## Stated goal:
Can you extend the report on internet freedom in Ethiopia, picking up right after its final paragraph?

## Passage shown:
+++++
Population: 89.2 million

Internet Penetration 2013:  2 percent
Social Media/ICT Apps Blocked: Yes
Political/Social Content Blocked: Yes
Bloggers/ICT Users Arrested: Yes
Press Freedom 2014 Status: Not Free
Key Developments: May 2013 – May 2014
• Telecom services worsened, characterized by frequently dropped phone calls, prolonged internet service interruptions, and slow response times to service failures (see Obstacles to Access).
• Facebook, Twitter, Yahoo, and CNN were inaccessible for 12 hours in July 2013, while the
number of permanently blocked webpages also increased (see Limits on Content).
• A law enacted in November 2013 gives the Information Network Security Agency (INSA)
carte blanche to inspect private online activities without oversight (see Violations of User
Rights).
• The government launched sophisticated surveillance malware against several online journalists
in the Ethiopian diaspora and dissidents in exile (see Violations of User Rights).
• Six bloggers of the prominent Zone9 blogging collective were arrested in April 2014 on
charges of terrorism (see Violations of User Rights).

Introduction
Ethiopia continues to have one of the lowest rates of internet and mobile phone connectivity in the world, as meager infrastructure, government monopoly over the telecommunications sector, and obstructive telecom policies have significantly hindered the growth of information and communication technologies (ICTs) in the country. Coupled with highly repressive laws and tactics aimed at restricting freedom of expression and access to information, internet freedom in Ethiopia is consistently rated the worst in sub-Saharan Africa and among the worst in the world.
Despite the country’s extremely poor telecommunications services and a largely disconnected population, Ethiopia is also known as one of the first African countries to censor the internet, beginning in 2006 with opposition blogs.1. Since then, internet censorship has become pervasive and systematic through the use of highly sophisticated tools that block and filter internet content and monitor user activity. The majority of blocked websites feature critical news and opposition viewpoints run by individuals and organizations based mostly in the diaspora. Surveillance of mobile phone and internet networks is systematic and widespread, enabled by Chinese-made technology that allows for the interception of SMS text messages, recording of phone calls, and centralized monitoring of online activities. The government also employs commentators and trolls to proactively manipulate the online news and information landscape.
During the report’s coverage period, internet freedom in Ethiopia worsened due to increasing restrictions on access to social media and communications tools, such as Storify, and the temporary blocking of Facebook and Twitter in July 2013. A new law passed in November 2013 gave the Information Network Security Agency (INSA) carte blanche to track private online communications and investigate electronic devices without oversight. In addition, a number of diaspora journalists and exiled dissidents were targeted with surveillance malware, demonstrating a growing level of sophistication in the government’s effort to silence critical voices that extends beyond the country’s borders.
+++++
## Dataset excerpt:
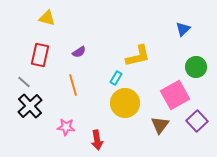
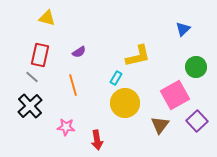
gray line: moved 8 px right, 5 px up
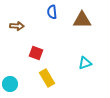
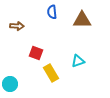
cyan triangle: moved 7 px left, 2 px up
yellow rectangle: moved 4 px right, 5 px up
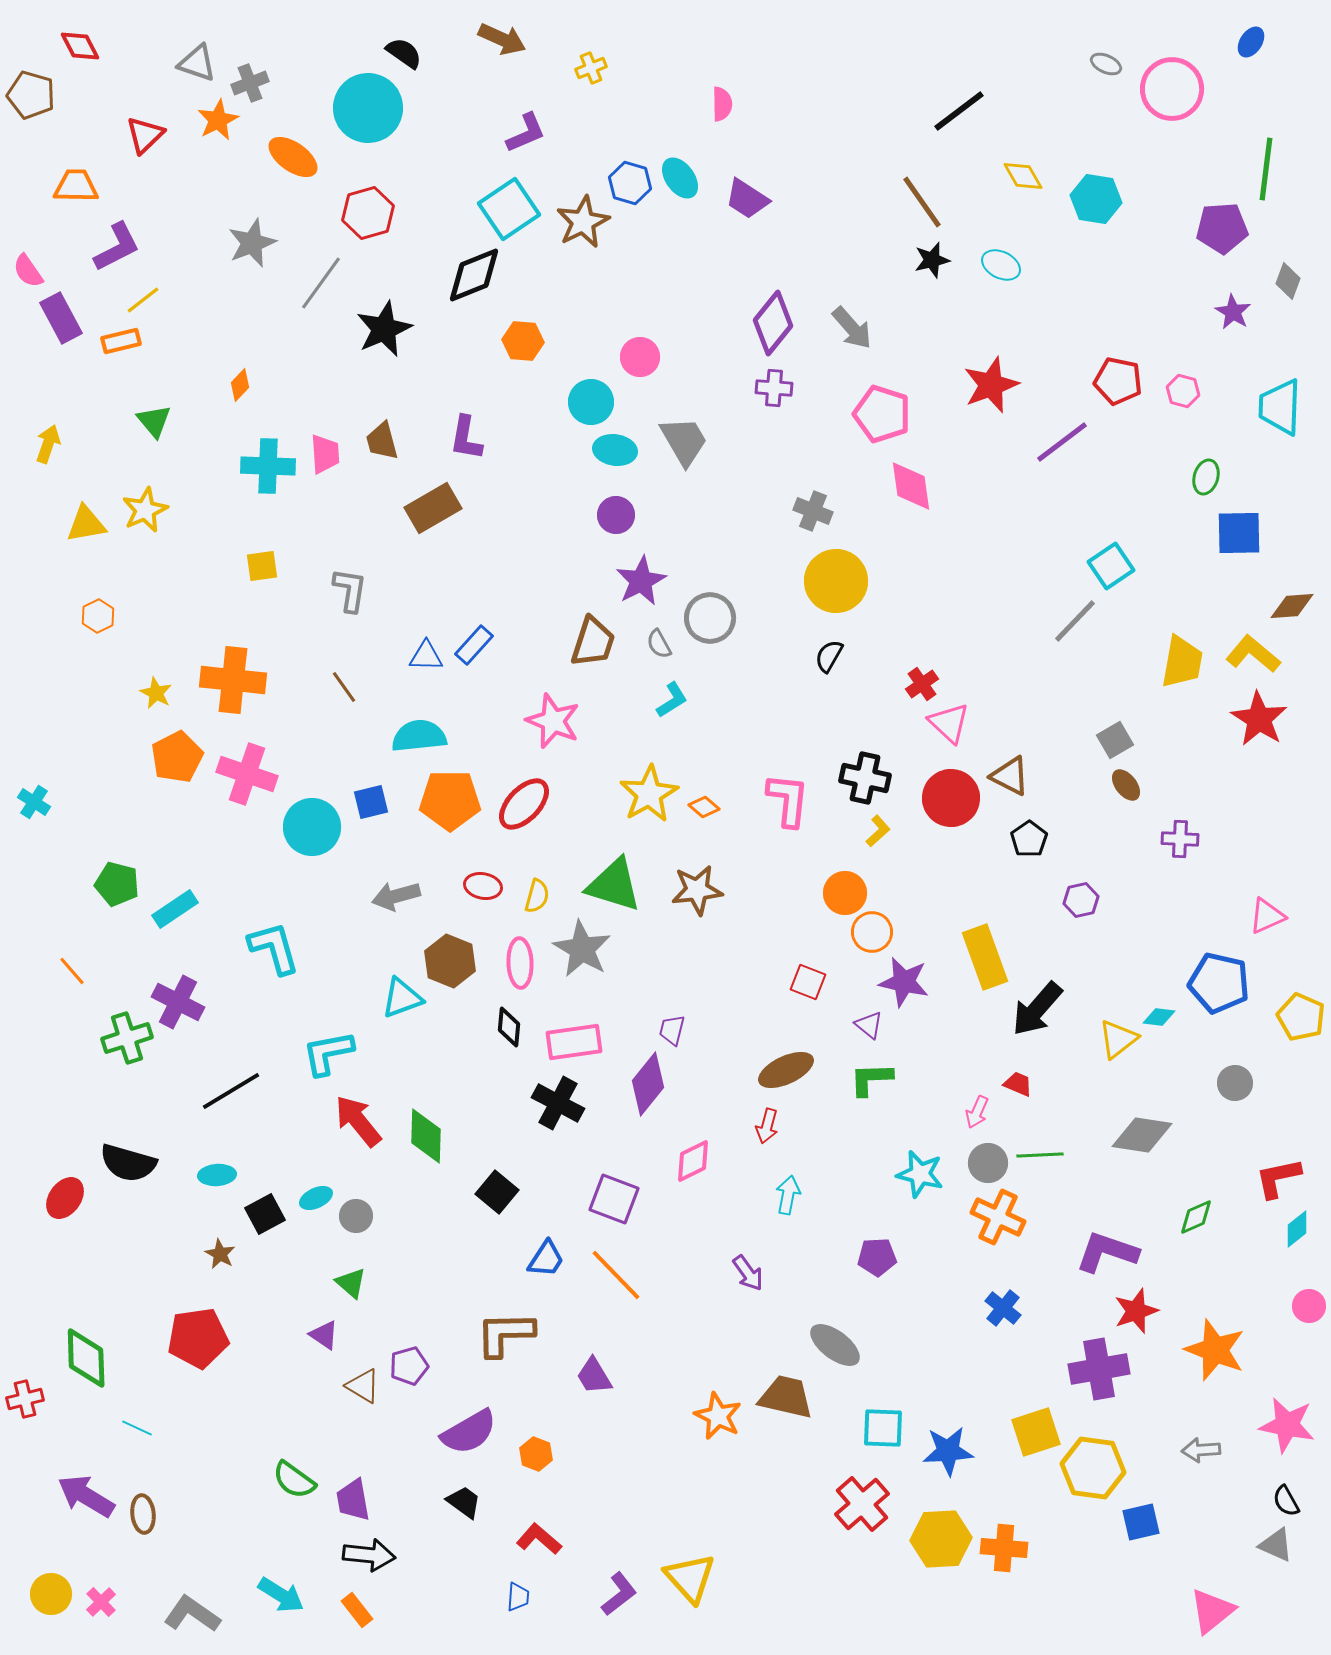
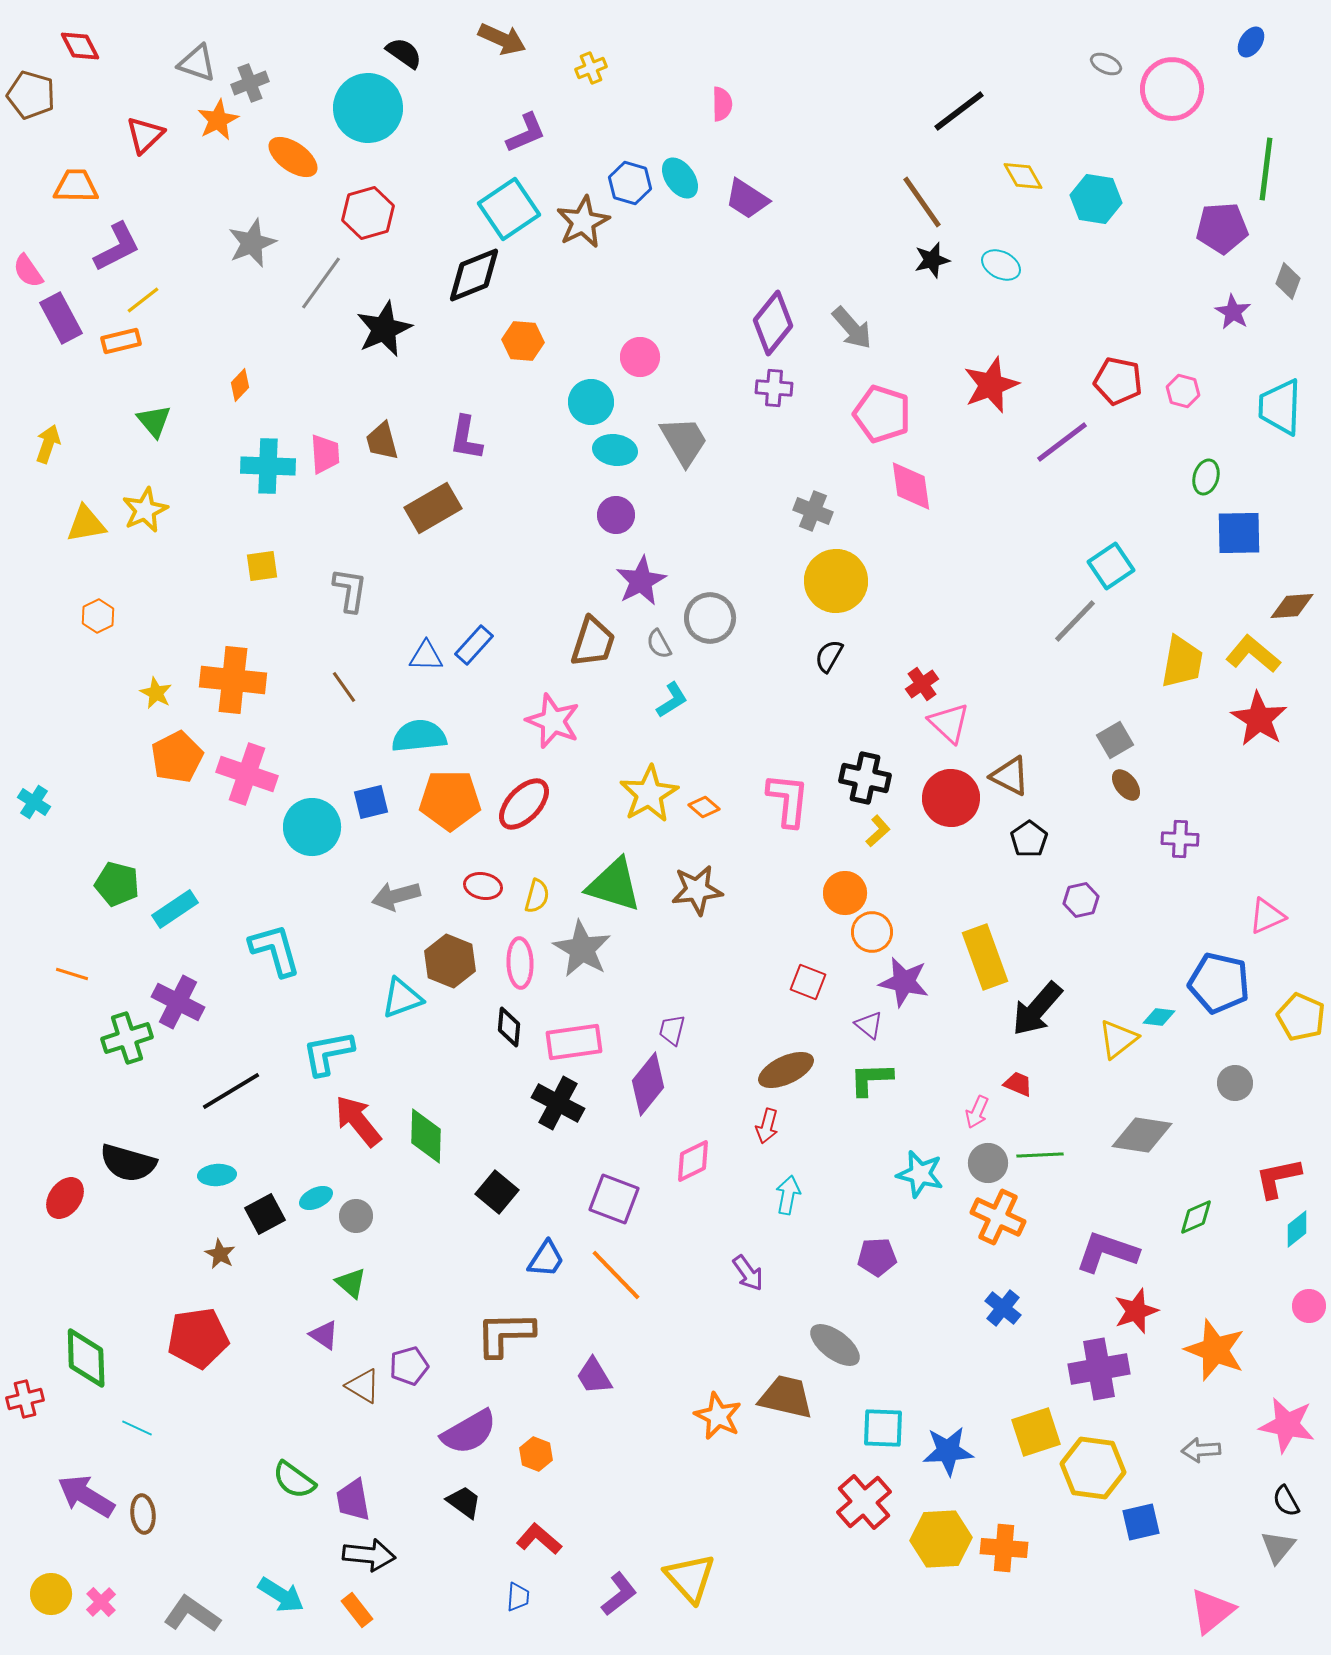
+++++
## Written response:
In 2014, the Ethiopian authorities increased their crackdown against bloggers and online journalists, using the country’s harsh laws to prosecute individuals for their online activities and quash dissent. Most alarmingly, six bloggers from the critical Zone9 blogging collective and three journalists associated with Zone9 were arrested in late April 2014 on charges of terrorism, which, under the Telecom Fraud Offenses Law and anti-terrorism proclamation, can entail a sentence of up to 20 years in prison if the bloggers are found guilty. The Zone9 case was repeatedly stalled by the courts throughout 2014, leaving the bloggers in pre-trial detention for over six months as of late-2014. Meanwhile, two online radio journalists were arrested and detained for a week without charges in August 2013, and the prominent dissident blogger, Eskinder Nega, and award-winning journalist, Reeyot Alemu, continue to serve lengthy prison sentences, despite international pressure for their release. The overall crackdown has had a major chilling effect on internet freedom and freedom of expression in the country, leading to increasing levels of self-censorship among online journalists, bloggers, and ordinary users alike.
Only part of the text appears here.